[Entries supplied Boundary: Start]

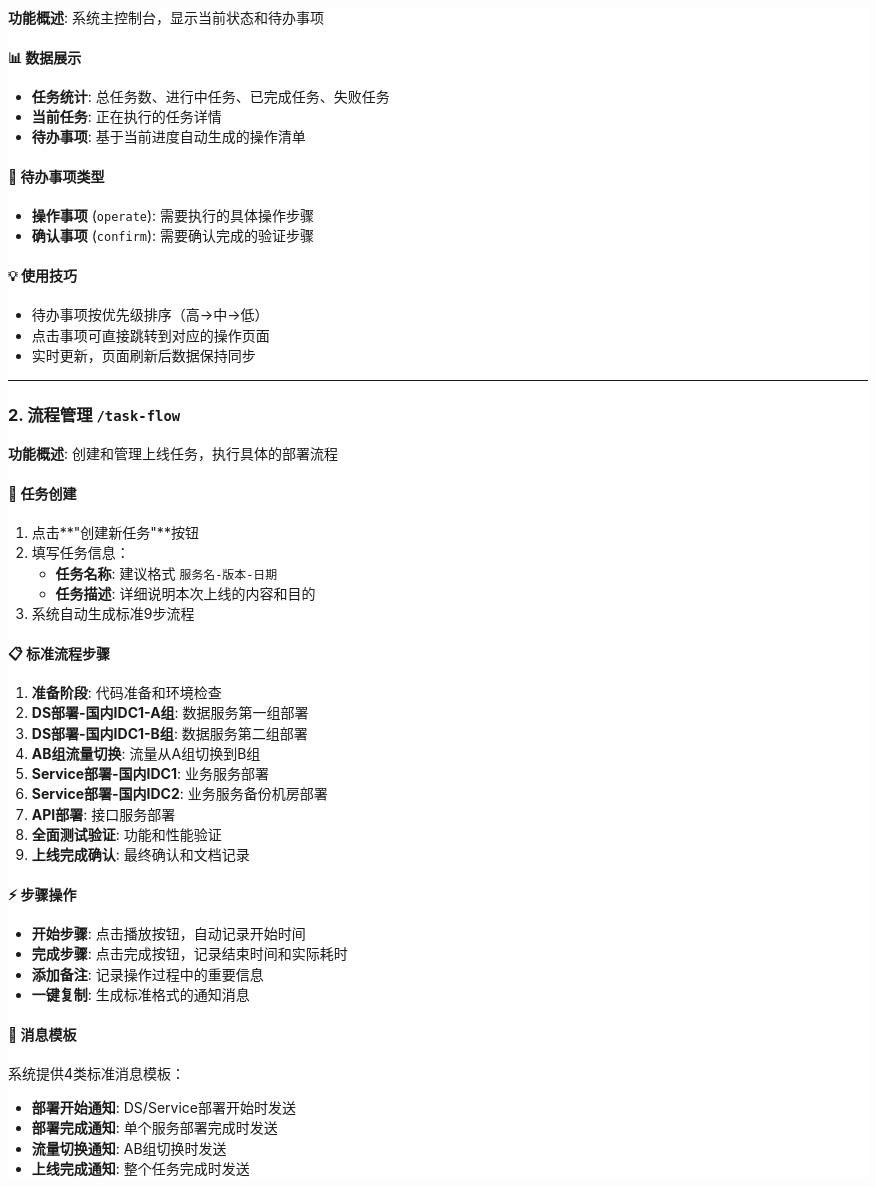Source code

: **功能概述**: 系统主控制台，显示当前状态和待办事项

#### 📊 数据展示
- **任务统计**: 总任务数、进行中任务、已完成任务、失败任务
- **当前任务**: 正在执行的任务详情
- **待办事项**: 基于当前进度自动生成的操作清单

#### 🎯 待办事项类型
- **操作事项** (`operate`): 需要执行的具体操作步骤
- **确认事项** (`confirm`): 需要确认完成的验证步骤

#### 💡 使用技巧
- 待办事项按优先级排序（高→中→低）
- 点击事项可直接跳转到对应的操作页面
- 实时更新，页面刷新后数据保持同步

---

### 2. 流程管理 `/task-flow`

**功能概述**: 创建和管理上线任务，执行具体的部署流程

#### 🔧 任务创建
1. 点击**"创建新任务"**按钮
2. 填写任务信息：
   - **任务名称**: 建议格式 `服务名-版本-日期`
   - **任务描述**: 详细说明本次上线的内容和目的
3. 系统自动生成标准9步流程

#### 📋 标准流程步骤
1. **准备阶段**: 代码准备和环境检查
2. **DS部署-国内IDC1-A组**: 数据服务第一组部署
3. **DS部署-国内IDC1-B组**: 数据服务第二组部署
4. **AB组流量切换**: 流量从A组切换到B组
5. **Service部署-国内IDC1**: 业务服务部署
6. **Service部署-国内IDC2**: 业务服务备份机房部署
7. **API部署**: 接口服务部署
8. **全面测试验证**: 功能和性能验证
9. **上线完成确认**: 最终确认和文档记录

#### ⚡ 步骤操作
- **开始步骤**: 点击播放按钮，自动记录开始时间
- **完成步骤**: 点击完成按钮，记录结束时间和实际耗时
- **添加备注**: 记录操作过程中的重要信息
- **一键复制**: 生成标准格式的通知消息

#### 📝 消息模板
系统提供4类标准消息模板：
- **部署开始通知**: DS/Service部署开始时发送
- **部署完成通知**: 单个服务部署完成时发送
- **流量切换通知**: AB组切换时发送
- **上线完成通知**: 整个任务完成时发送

[Entries supplied Boundary: End]

- Directions for this task -
Starting at the top of the entries and stopping after the line containing "9. **上线完成确认**: 最终确认和文档记录", rewrite those lines with every "待办事项" changed to "待处理事项" and nothing else altered. Omit the pictures.

- Reply to the task -
Source code

: **功能概述**: 系统主控制台，显示当前状态和待处理事项

#### 📊 数据展示
- **任务统计**: 总任务数、进行中任务、已完成任务、失败任务
- **当前任务**: 正在执行的任务详情
- **待处理事项**: 基于当前进度自动生成的操作清单

#### 🎯 待处理事项类型
- **操作事项** (`operate`): 需要执行的具体操作步骤
- **确认事项** (`confirm`): 需要确认完成的验证步骤

#### 💡 使用技巧
- 待处理事项按优先级排序（高→中→低）
- 点击事项可直接跳转到对应的操作页面
- 实时更新，页面刷新后数据保持同步

---

### 2. 流程管理 `/task-flow`

**功能概述**: 创建和管理上线任务，执行具体的部署流程

#### 🔧 任务创建
1. 点击**"创建新任务"**按钮
2. 填写任务信息：
   - **任务名称**: 建议格式 `服务名-版本-日期`
   - **任务描述**: 详细说明本次上线的内容和目的
3. 系统自动生成标准9步流程

#### 📋 标准流程步骤
1. **准备阶段**: 代码准备和环境检查
2. **DS部署-国内IDC1-A组**: 数据服务第一组部署
3. **DS部署-国内IDC1-B组**: 数据服务第二组部署
4. **AB组流量切换**: 流量从A组切换到B组
5. **Service部署-国内IDC1**: 业务服务部署
6. **Service部署-国内IDC2**: 业务服务备份机房部署
7. **API部署**: 接口服务部署
8. **全面测试验证**: 功能和性能验证
9. **上线完成确认**: 最终确认和文档记录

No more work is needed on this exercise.